Guest Author Holly Becker is an American Journalist, Bestselling Author and Founder of the award-winning, influential design and lifestyle blog decor8. Read about her experience when she visited Gothenburg and West Sweden.


Ah Sweden in the Autumn and Winter months... The smell of burning firewood mixed with crisp salty sea air, red wooden houses dotted over and around rolling hills, and freshly-brewed coffee served with warm, sticky cinnamon rolls, is there ever a reason to say no to Sweden? 

I find the cooler months in this fabulous destination one of the most charming times of the year to visit because the Swedes create such a lovely, cozy atmosphere when the temps drop. I’ve been to Stockholm, Helsingborg and Gotland before and loved all three for different reasons, so when I was invited to Gothenburg (and the surrounding area) for a whirlwind tour , I jumped at the chance. I was curious as to what Gothenburg had to offer, especially since I heard this part of Sweden was particularly beautiful with its colorful Autumn foliage that make for jaw-dropping landscapes.

Photographer: Holly Becker

First Impressions

Gothenburg is the second largest city in Sweden, yet feels like a village more than a metropolis. It may lack the polish of Stockholm, but it more than makes up for it by being approachable, friendly, easy to navigate and creative. Everyone speaks English, which was comforting during moments when I couldn’t understand the ferry departure location or when I needed to find a good coffee. The city is also incredibly easy to navigate, you can walk anywhere or jump on a gorgeous old tram and in minutes arrive to another part of the city with all new things to see and do. You can even take ferries here and there, which are timely and affordable.

You also won’t find clusters of hipsters or homogenization-gone-wild with a Starbucks on every corner, which was amazingly comforting and refreshing. Sadly, hipsters and homogenization are a bit of a fungus once a city has been identified as a hot spot and cities change rapidly, often losing their local flair and charm within a few years’ time. Local identity becomes muddy the moment cafes and shops look like they should be in the pages in a minimalistic lifestyle journal where people never smile and walls are always white. Luckily for now, Gothenburg has managed to have the best of both worlds - a little hip, a lot of cool but also carefree, relaxed and approachable without feeling fully taken over by stores you’d find in every major European city. It has an identity, it’s authentic – it has soul and character.

### Your tasks
a) Return the stretch of the Gothenburg text from "Photographer: Holly Becker" through "timely and affordable.", copied word for word.
b) Retype character for character the stretch of the listing below from the line containing "Reading left to" through the line containing "Does any single", and nothing else.
The Gothenburg text and the listing below are separate, unrelated material.

### Source data

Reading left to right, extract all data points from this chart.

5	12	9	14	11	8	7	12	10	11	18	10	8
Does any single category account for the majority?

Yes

---

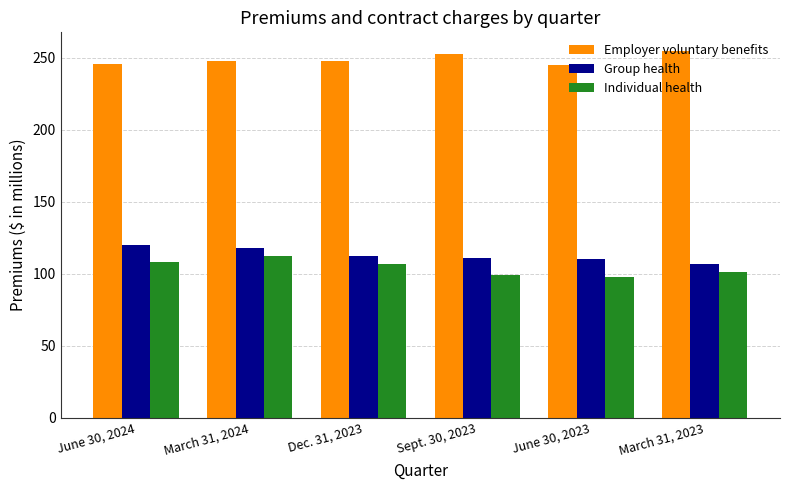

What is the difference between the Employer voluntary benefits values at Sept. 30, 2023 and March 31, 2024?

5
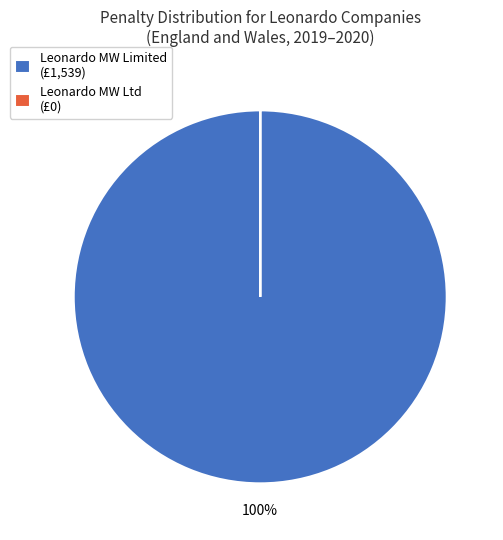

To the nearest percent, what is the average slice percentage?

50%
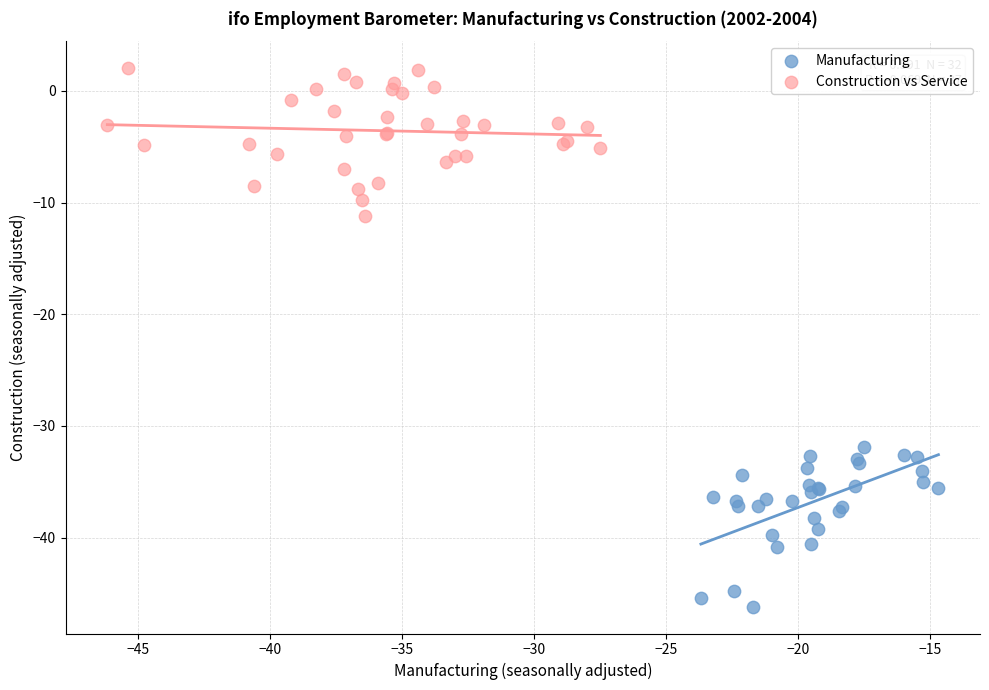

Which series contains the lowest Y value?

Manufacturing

---

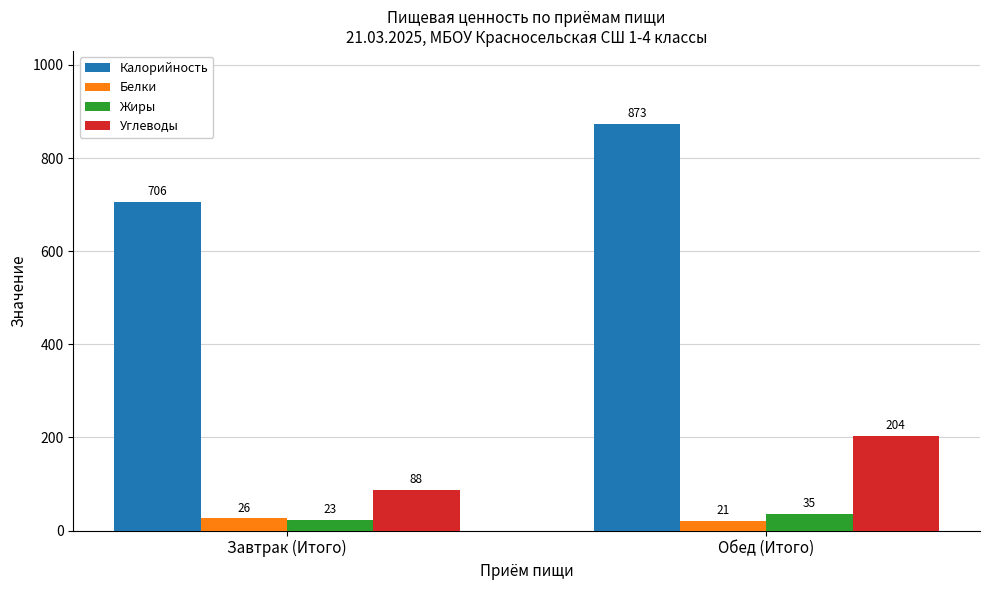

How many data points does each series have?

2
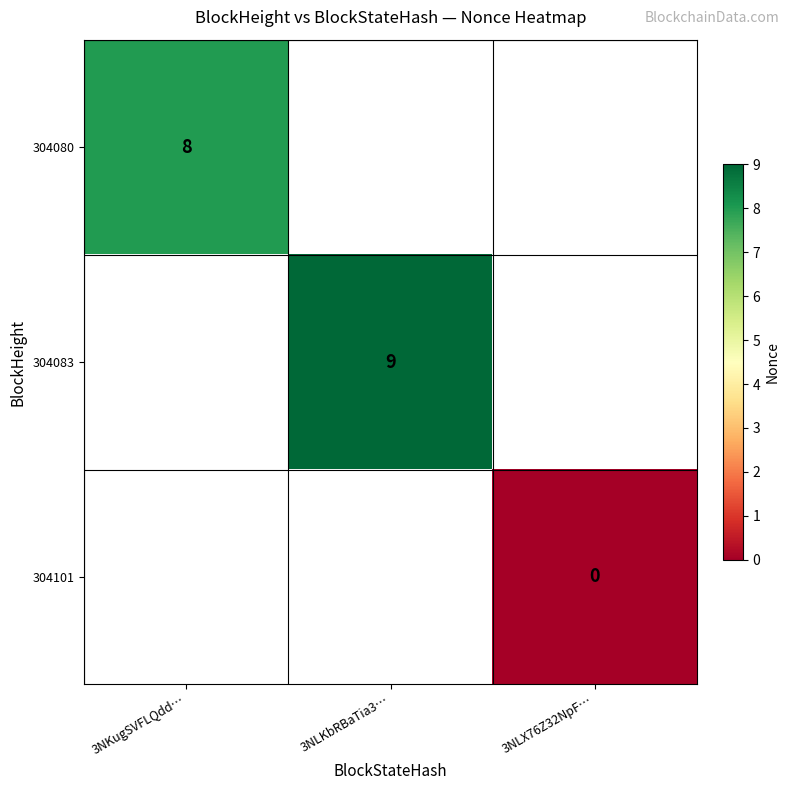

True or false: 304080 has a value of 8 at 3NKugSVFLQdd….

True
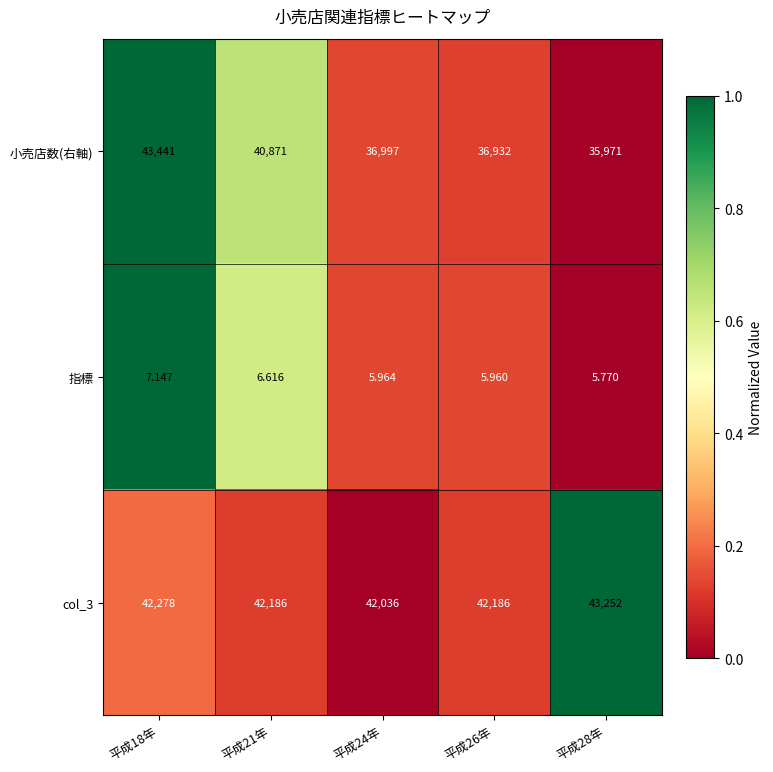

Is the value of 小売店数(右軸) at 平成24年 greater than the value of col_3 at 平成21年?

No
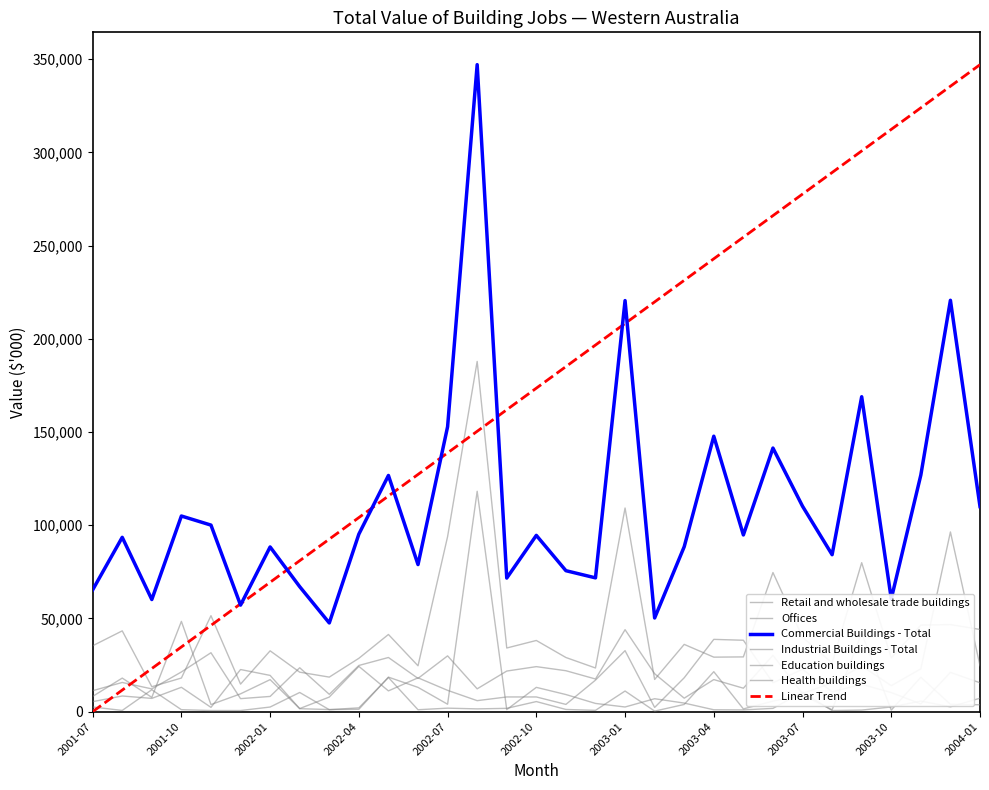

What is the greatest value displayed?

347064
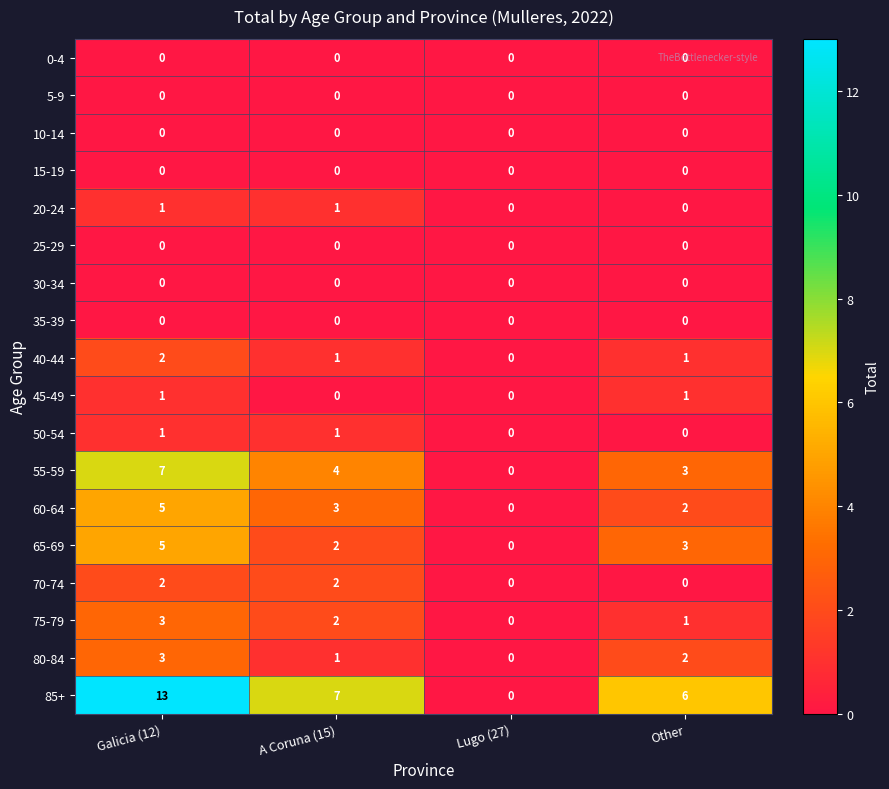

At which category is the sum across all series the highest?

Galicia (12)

### Completed exercise
a)
Photographer: Holly Becker

First Impressions

Gothenburg is the second largest city in Sweden, yet feels like a village more than a metropolis. It may lack the polish of Stockholm, but it more than makes up for it by being approachable, friendly, easy to navigate and creative. Everyone speaks English, which was comforting during moments when I couldn’t understand the ferry departure location or when I needed to find a good coffee. The city is also incredibly easy to navigate, you can walk anywhere or jump on a gorgeous old tram and in minutes arrive to another part of the city with all new things to see and do. You can even take ferries here and there, which are timely and affordable.

b)
Reading left to right, extract all data points from this chart.

5	12	9	14	11	8	7	12	10	11	18	10	8
Does any single category account for the majority?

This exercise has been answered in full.